Let’s take a quick look at the four divisional games this weekend:
Packers at Falcons.
What we know. The Packers suffered a heartbreaking 20-17 loss to the Falcons in week 12 that came down to Matt Wilhelm committing a stupid face mask penalty on a late kickoff return that gave the Falcons great field goal position with under a minute to go. A 47-yard Matt Bryant field goal with nine seconds left resulted in the winning score.
What we don’t know. The Packers, like much of their season, could not run the ball in week 12. But James Starks, with a 123-yard rushing performance, gave Green Bay the offensive balance last week over the Eagles that they had been seeking all season. Can he do it again over a better defense? Can the Packers offense as a whole, which has been a bit of a Jekyll and Hyde show as of late, score enough to send the Falcons to only their second home loss of the season? In what should be a terrific match-up, I’m guessing not. Falcons 27, Packers 20.
Ravens at Steelers.
What we know. These teams, two of the most physical in football, usually beat the hell out of each other in close, low-scoring games. The division rivals split their games this year with each winning on the other’s field.

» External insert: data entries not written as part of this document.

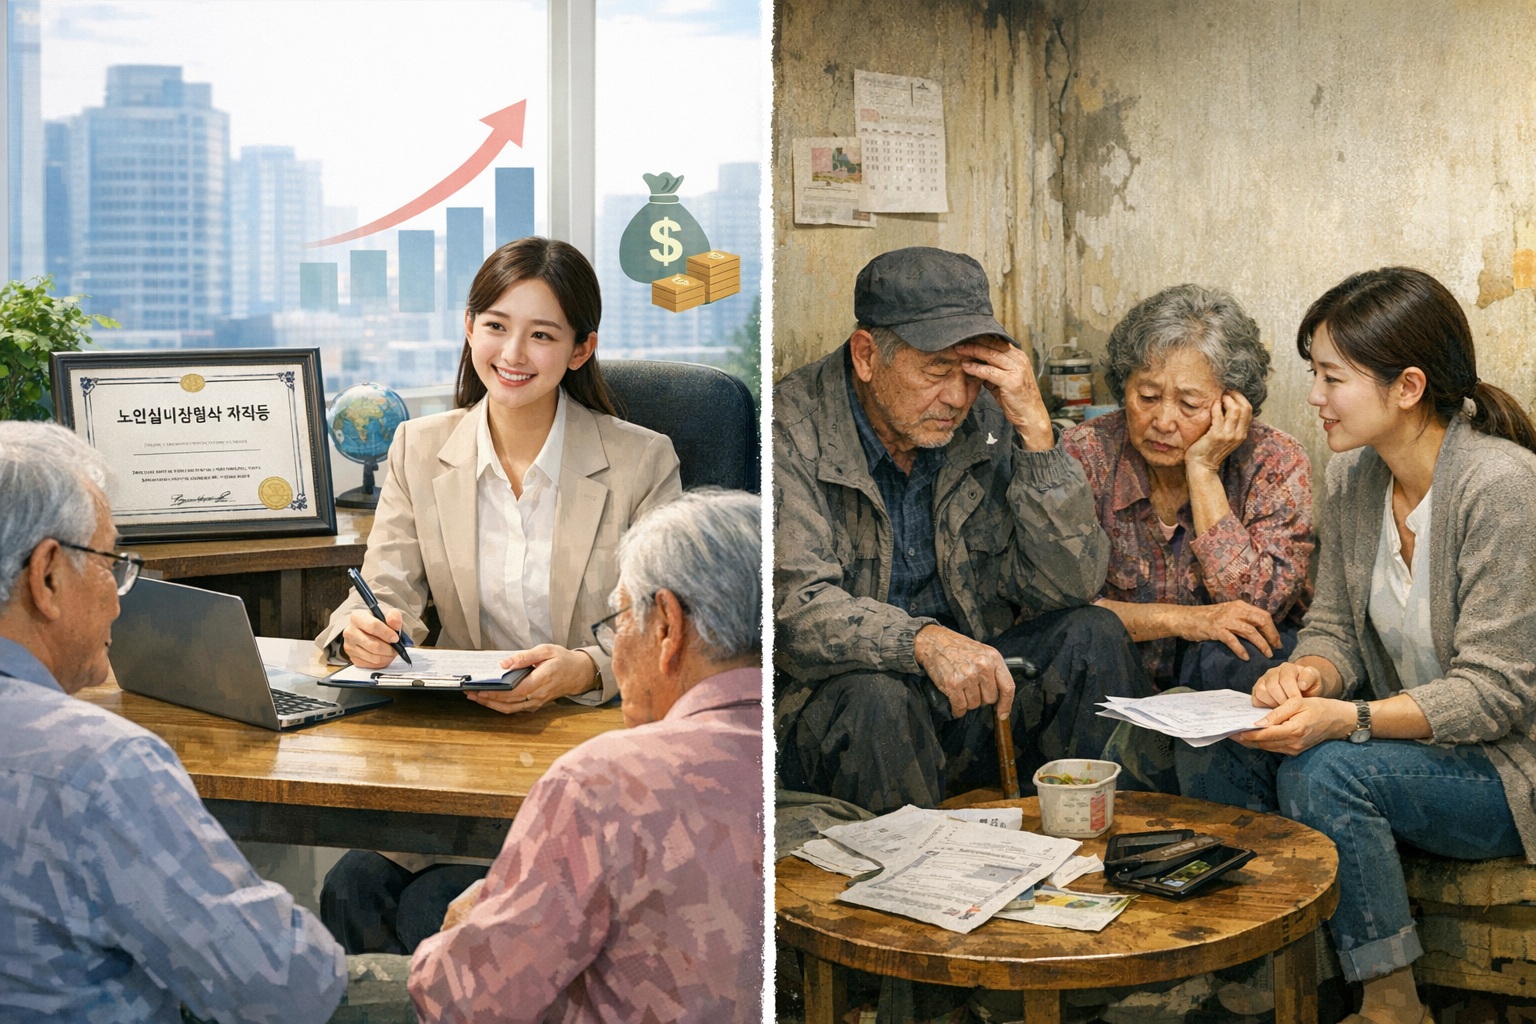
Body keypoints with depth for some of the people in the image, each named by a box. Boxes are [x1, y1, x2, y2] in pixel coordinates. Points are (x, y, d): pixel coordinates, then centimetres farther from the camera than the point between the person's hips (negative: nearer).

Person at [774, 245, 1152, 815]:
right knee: (876, 698, -34)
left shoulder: (988, 423, -2)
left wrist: (1036, 430, -18)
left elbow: (1068, 587, -9)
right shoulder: (791, 433, -13)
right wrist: (923, 640, -41)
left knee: (1093, 635, -15)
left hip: (974, 677, 4)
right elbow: (793, 605, -24)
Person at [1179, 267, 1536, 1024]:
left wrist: (1344, 719, -34)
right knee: (1212, 757, -14)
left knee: (1321, 772, -31)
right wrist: (1306, 674, -18)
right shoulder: (1352, 476, 0)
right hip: (1405, 735, 7)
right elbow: (1334, 627, 7)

What we don’t know. In the age-old battle of rest vs. rust, will the Steelers be able to shake off a team coming off the only dominant victory in the Wild Card round? Since before playing the Chiefs, the Ravens hadn’t had a decisive victory since a week 11 rout of the awful Carolina Panthers, I’m saying yes. It’s also worth mentioning that when the Ravens beat the Steelers in week four, Charlie Batch was behind center for the Steelers. Not this time. Steelers 17, Ravens 10.
Jets at Patriots.
What we know. This time, according to Jets head coach Rex Ryan, it’s personal.
What we don’t know. Is there any reason to believe this Jets team is any different than the one that lost to the Patriots in Foxboro 45-3 in week 13? More importantly, is there any reason to believe the Patriots, after a week off, are any different from the team that laid that whipping on the Jets? I say no. New England 35, Jets 17.
Seahawks at Bears.
What we know. The 7-9 Seahawks had undoubtedly the most impressive win of Wild Card weekend, shocking the defending champs the New Orleans Saints 41-36. A team that many said didn’t belong certainly looked played like they did last Saturday. Oh, and the Seahawks beat the Bears in week 6.
What we don’t know. Can the Seahawks, and particularly Matt Hasselbeck, catch lightning in a bottle again against an immeasurably better defense in the Chicago Bears? Can the Bears win their first postseason game in four years, when by coincidence they beat Seattle en route to the Super Bowl? Can Jay Cutler, who many feel is the worst quarterback remaining in the playoffs (hey, it’s either him or Mark Sanchez), play a relatively mistake-free game in a contest where really all the pressure is on him and his offense to produce? I say sure. Bears 24, Seahawks 13.
Enjoy the games. And, Packers fans, if the Green and Gold come up short Saturday night, remember the good times. Specifically, the ones you were enjoying 10 years ago today.